**EXERCISE INSTRUCTIONS:**
1. Can you translate this sentence from the comment thread into French: "Great article on memory sizing."
2. In the comment thread, what level does Kirk Pepperdine want tenured occupancy reduced to?
3. Copy the stretch of the comment thread from "4. dimarra left..." through "5. Kirk left...".

**EXERCISE PASSAGE:**
· · · ·

PS, I'm always interested in looking at more GC logs so if you got a few hanging about waiting to be analyzed, zip'em them up and send them to me. 

 

 

 

tags:                    




1. Paris Apostolopoulos left...
Sunday, 27 February 2011 2:39 pm :: http://javapapo.blogspot.com

Nice entry, Kirk many thanks!


2. Ron left...
Tuesday, 1 March 2011 2:44 am

Since you have so much headroom in permgen, I might steal a few 10's of megs from there and give it to old gen. Has -Xmx been titrated up as far as it will go?


3. Kirk Pepperdine left...
Tuesday, 1 March 2011 7:29 am

We really need the entire log to say for sure but IMHO, this app needs 100s of megs extra. One goal is to reduce tenured occupancy to about 30-40% so that we can lower the occupancy initiating threshold. We also need to make survivor spaces much much larger. But, it's a start.


4. dimarra left...
Thursday, 31 March 2011 1:39 am

Great article on memory sizing. I have a JVM with gc.log that I would like you to give feedback on. The behavior that we observer is that once the major GC happens in continues to happen at 18 per minute taking 16secs average. The oldspace has 400mb available of the 800mb allocated. let me know if you are interested in this. cheers.


5. Kirk left...
Thursday, 31 March 2011 1:46 am

Hi Dimarra,

I'm interested in the GC log. Send me an email and I'll be happy to talk to you about how to collect. If you visit www.kodewerk.com there is a contact form you can use


6. Ann left...

· · · ·

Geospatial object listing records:
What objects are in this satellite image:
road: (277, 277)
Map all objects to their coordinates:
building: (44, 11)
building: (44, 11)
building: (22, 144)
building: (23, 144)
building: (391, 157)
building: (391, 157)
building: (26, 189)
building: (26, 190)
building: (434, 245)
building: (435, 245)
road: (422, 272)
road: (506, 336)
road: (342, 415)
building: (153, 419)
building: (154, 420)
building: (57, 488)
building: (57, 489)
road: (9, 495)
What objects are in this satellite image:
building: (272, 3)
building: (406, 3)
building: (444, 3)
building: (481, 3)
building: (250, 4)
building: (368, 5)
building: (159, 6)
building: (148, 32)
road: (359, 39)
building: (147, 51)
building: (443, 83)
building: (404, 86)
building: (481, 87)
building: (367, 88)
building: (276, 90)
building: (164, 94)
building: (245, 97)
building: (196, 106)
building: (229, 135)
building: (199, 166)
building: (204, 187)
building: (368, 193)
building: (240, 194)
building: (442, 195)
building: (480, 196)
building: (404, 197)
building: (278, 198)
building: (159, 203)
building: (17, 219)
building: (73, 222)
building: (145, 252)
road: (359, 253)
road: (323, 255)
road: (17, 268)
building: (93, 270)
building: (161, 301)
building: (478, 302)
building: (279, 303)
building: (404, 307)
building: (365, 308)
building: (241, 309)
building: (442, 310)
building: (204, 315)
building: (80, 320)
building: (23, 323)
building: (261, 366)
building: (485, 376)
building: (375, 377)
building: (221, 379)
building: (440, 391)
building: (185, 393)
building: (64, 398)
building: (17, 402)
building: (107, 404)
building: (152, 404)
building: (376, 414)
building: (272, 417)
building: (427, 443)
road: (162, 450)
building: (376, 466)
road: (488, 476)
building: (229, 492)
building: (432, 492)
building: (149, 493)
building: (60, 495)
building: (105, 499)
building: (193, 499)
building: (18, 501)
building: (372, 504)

· · · ·

**PER-TASK OUTPUTS:**
1. Excellent article sur le dimensionnement de la mémoire.

2. About 30-40%.

3.
4. dimarra left...
Thursday, 31 March 2011 1:39 am

Great article on memory sizing. I have a JVM with gc.log that I would like you to give feedback on. The behavior that we observer is that once the major GC happens in continues to happen at 18 per minute taking 16secs average. The oldspace has 400mb available of the 800mb allocated. let me know if you are interested in this. cheers.


5. Kirk left...